The Boston Globe had an article today, "Information Overload, the early years," by Ann Blair. I have to say I began to read it with some reluctance. We have all seen a number of articles along similar lines, where they go back in history and pull up fascinating quotes that prove that Erasmus was disheartened by the sudden plethora of books, and thought it was all just too much. This article does exactly that, of course, showing that when the printing press emerged, yes indeedy, people began to feel swamped in books. Ms. Blair also provides the stunning statistics about how much data is being produced each year, along with quotes from Nicholas Carr worrying (as I do, in fact) that we are changing the way we read.
But the article goes beyond the usual run of the mill descriptions of how they felt the same kind of overload we do. Blair does a wonderful job of noticing that after the first shock of the outpouring of publishing, that various players began devising methods to deal with the wash of data. This is fascinating and gives us actual helpful pointers about how to cope now. I did not know, for instance, that this was the moment when bibliographies, indexes and tables of contents really developed and blossomed. Reference books of all types began to be invented under the pressure of "too many books to read." Collections of quotations, called "florilegia" originally came out. Then selecting, collecting and digesting all kinds of information emerged. I did not realize that this was when note-taking became a skill, or that it had to be taught. And I was fascinated to learn that the roots of library card catalogs are here, at this point in history:
Compilers cut and pasted, very literally, with scissors and glue, from manuscript notes they had already taken — or, even more efficiently, by exploiting a new, cheap source of printed information: older editions of books. These slips were cut from a full page and soon glued onto a new sheet, but in the mid-17th century for the first time one scholar advocated using the slips themselves as an information-storage system. Crucial to this method was a specially designed piece of furniture: a note closet comprising slats studded with hooks on which the slips could be stored and labeled. Probably only a handful of such closets were built, but the slip — and the idea of the filing system — had a long career ahead. In the 18th century the political theorist Montesquieu took notes on the backs of playing cards, which were blank in those days. His younger contemporary Carl Linnaeus made his own slips for recording the characteristics of plants, from which he created a taxonomic system that we still use today. The slips, ordered and sorted, would eventually inspire both the index card and the library card catalog.There were also some failed experiments. There was a sort of "family tree" design of hierarchies and brackets to show the contents and their relationships. There were various efforts to use squiggles and indentations and other signals to show the subcategories of topics before the indented alphabetical indexes and outline-format tables of contents that we see today. This is important to understand. None of the forms we use today were pre-determined, and there had to be experiments to discover what would work the best. There had to be trial and error to find the best methods of dealing with that original information overload, from Johann Gutenberg's printing press. And that means we can and must do the same thing now. In fact, it is happening already, in ways I am not sure we can recognize yet. But it is happening all the same. We are already beginning to cope and adjust. Improved search engines, better search techniques, more ruthless culling of results. I suppose the "cloud tags" are another example of a technique of dealing with labeling.
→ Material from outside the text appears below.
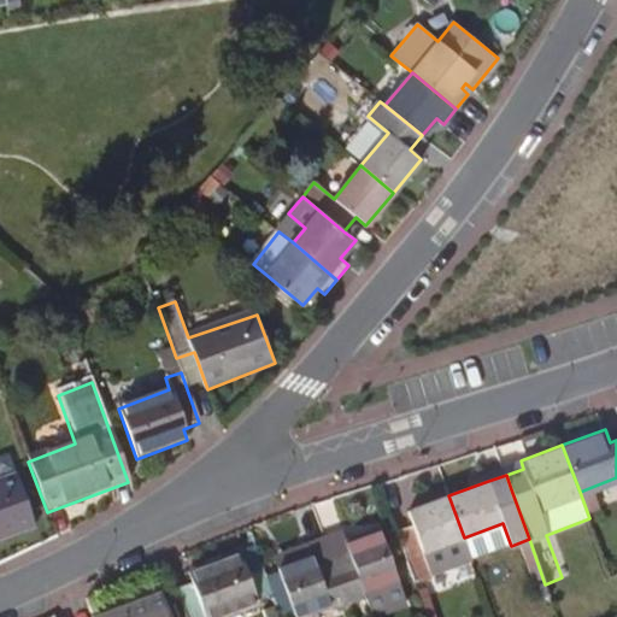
[(0,539),(35,527),(16,476),(0,481),(0,539)]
Librarians' skills are more useful than ever in sorting information. I suspect we will have useful things to offer in the development of these new tools and techniques.
The image is of the library at the University of Leyden from the Globe article and is credited to Getty Archives. The caption in the print edition said the image was from 1610. I hope the image is clear enough for you to see the books chained to the shelves, and the reading racks below the shelf. There are 2 women visiting the library as well as two dogs, which I hope was not an equivalent visit. The books are shelved by topic, with, if you can read the labels along the top of the shelves, "Iuris Consultis," "Medici," "Historici," and other topics listed. Wonderful image with globes having adorable little individual covers, and set up high on shelf tops when not in use. You can see the readers stood at the shelves to read the books, resting their foot on a foot rail, to rest their backs. The table is not for sitting to read, but to set the globes on for measuring distance.